== ASSIGNMENT ==
Would you please set down the entries below exactly as shown?

=== INFORMATION PROVIDED ===

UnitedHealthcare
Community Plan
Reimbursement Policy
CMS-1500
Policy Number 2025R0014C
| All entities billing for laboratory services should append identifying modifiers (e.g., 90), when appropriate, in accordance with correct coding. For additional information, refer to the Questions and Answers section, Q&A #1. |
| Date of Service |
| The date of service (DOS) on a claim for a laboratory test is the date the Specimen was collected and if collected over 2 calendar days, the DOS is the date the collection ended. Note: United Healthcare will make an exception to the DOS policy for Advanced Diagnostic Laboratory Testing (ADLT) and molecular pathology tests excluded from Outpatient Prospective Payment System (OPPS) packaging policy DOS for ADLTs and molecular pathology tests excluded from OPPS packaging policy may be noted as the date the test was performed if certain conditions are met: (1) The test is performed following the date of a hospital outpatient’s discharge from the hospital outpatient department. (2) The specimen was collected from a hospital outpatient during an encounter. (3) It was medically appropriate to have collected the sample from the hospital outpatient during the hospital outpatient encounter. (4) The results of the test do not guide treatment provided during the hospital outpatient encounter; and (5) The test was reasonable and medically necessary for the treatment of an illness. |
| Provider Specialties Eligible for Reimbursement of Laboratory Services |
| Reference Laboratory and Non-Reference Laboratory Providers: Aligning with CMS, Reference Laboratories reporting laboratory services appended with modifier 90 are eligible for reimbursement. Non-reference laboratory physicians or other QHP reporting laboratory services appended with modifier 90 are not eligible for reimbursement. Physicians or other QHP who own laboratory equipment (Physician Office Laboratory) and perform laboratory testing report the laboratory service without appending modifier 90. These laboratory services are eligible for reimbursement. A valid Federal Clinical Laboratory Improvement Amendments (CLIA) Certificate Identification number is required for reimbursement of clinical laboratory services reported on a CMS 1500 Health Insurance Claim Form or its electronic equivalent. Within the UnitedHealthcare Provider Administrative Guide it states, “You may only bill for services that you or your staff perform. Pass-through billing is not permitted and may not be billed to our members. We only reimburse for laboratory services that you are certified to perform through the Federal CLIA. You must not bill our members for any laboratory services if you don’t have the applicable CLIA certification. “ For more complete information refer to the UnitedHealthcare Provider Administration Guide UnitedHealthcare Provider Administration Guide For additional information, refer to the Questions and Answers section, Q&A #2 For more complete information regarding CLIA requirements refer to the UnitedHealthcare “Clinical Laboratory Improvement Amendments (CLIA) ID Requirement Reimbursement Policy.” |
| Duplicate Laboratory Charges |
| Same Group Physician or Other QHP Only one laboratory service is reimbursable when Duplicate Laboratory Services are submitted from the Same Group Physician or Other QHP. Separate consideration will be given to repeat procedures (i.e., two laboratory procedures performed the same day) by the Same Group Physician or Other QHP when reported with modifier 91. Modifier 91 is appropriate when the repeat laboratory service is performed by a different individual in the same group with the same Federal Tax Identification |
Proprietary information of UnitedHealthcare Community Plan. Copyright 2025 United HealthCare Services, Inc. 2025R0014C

===

== EXERCISE OUTPUT ==
UnitedHealthcare
Community Plan
Reimbursement Policy
CMS-1500
Policy Number 2025R0014C
| All entities billing for laboratory services should append identifying modifiers (e.g., 90), when appropriate, in accordance with correct coding. For additional information, refer to the Questions and Answers section, Q&A #1. |
| Date of Service |
| The date of service (DOS) on a claim for a laboratory test is the date the Specimen was collected and if collected over 2 calendar days, the DOS is the date the collection ended. Note: United Healthcare will make an exception to the DOS policy for Advanced Diagnostic Laboratory Testing (ADLT) and molecular pathology tests excluded from Outpatient Prospective Payment System (OPPS) packaging policy DOS for ADLTs and molecular pathology tests excluded from OPPS packaging policy may be noted as the date the test was performed if certain conditions are met: (1) The test is performed following the date of a hospital outpatient’s discharge from the hospital outpatient department. (2) The specimen was collected from a hospital outpatient during an encounter. (3) It was medically appropriate to have collected the sample from the hospital outpatient during the hospital outpatient encounter. (4) The results of the test do not guide treatment provided during the hospital outpatient encounter; and (5) The test was reasonable and medically necessary for the treatment of an illness. |
| Provider Specialties Eligible for Reimbursement of Laboratory Services |
| Reference Laboratory and Non-Reference Laboratory Providers: Aligning with CMS, Reference Laboratories reporting laboratory services appended with modifier 90 are eligible for reimbursement. Non-reference laboratory physicians or other QHP reporting laboratory services appended with modifier 90 are not eligible for reimbursement. Physicians or other QHP who own laboratory equipment (Physician Office Laboratory) and perform laboratory testing report the laboratory service without appending modifier 90. These laboratory services are eligible for reimbursement. A valid Federal Clinical Laboratory Improvement Amendments (CLIA) Certificate Identification number is required for reimbursement of clinical laboratory services reported on a CMS 1500 Health Insurance Claim Form or its electronic equivalent. Within the UnitedHealthcare Provider Administrative Guide it states, “You may only bill for services that you or your staff perform. Pass-through billing is not permitted and may not be billed to our members. We only reimburse for laboratory services that you are certified to perform through the Federal CLIA. You must not bill our members for any laboratory services if you don’t have the applicable CLIA certification. “ For more complete information refer to the UnitedHealthcare Provider Administration Guide UnitedHealthcare Provider Administration Guide For additional information, refer to the Questions and Answers section, Q&A #2 For more complete information regarding CLIA requirements refer to the UnitedHealthcare “Clinical Laboratory Improvement Amendments (CLIA) ID Requirement Reimbursement Policy.” |
| Duplicate Laboratory Charges |
| Same Group Physician or Other QHP Only one laboratory service is reimbursable when Duplicate Laboratory Services are submitted from the Same Group Physician or Other QHP. Separate consideration will be given to repeat procedures (i.e., two laboratory procedures performed the same day) by the Same Group Physician or Other QHP when reported with modifier 91. Modifier 91 is appropriate when the repeat laboratory service is performed by a different individual in the same group with the same Federal Tax Identification |
Proprietary information of UnitedHealthcare Community Plan. Copyright 2025 United HealthCare Services, Inc. 2025R0014C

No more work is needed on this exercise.